• _TEXTE À LIRE_
====================
A quatre heures, nous recevons l’ordre de marcher résolument sur cette dernière gare. J’accompagne la 1re sotnia du capitaine Kornilof, et choisis ma place à côté du lieutenant de vaisseau Diakof, volontaire, commandant la 2e section.

La marche est difficile, et on ne peut reprendre haleine que sur les plateaux d’où la neige a été balayée par le vent. A la traversée des vallées, il faut former des équipes pour traîner nos six mitrailleuses. Pendant cette surprenante marche de sept heures, nous sommes continuellement sous les vues de l’ennemi qui nous envoie des obus de tranchée. A gauche, devant nous, des cavaliers que nous supposons être les Cosaques de Kargaïski.
====================
• _DONNÉES FOURNIES_
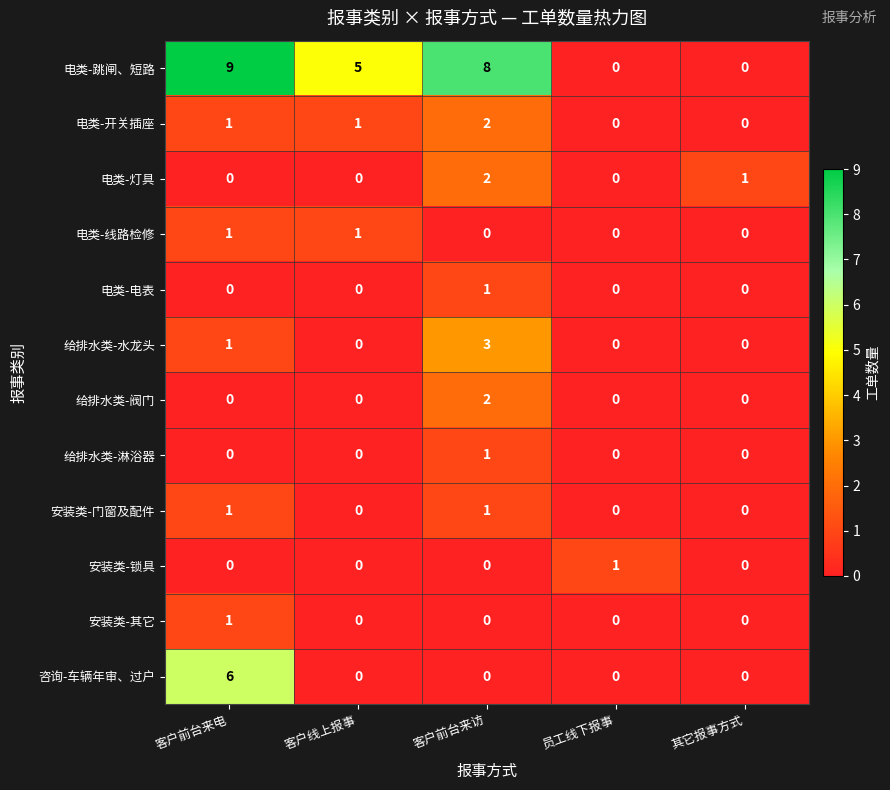

True or false: 安装类-锁具 has a value of 0 at 客户前台来访.

True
====================
• _TÂCHES_
1 – Combien de temps dure la marche décrite dans le récit ?
2 – Recopiez le passage du récit qui va de « A quatre heures, nous » jusqu'à « Cosaques de Kargaïski. » inclus.

• _CORRIGÉ PAR TÂCHE_
1 – Sept heures.

2 –
A quatre heures, nous recevons l’ordre de marcher résolument sur cette dernière gare. J’accompagne la 1re sotnia du capitaine Kornilof, et choisis ma place à côté du lieutenant de vaisseau Diakof, volontaire, commandant la 2e section.

La marche est difficile, et on ne peut reprendre haleine que sur les plateaux d’où la neige a été balayée par le vent. A la traversée des vallées, il faut former des équipes pour traîner nos six mitrailleuses. Pendant cette surprenante marche de sept heures, nous sommes continuellement sous les vues de l’ennemi qui nous envoie des obus de tranchée. A gauche, devant nous, des cavaliers que nous supposons être les Cosaques de Kargaïski.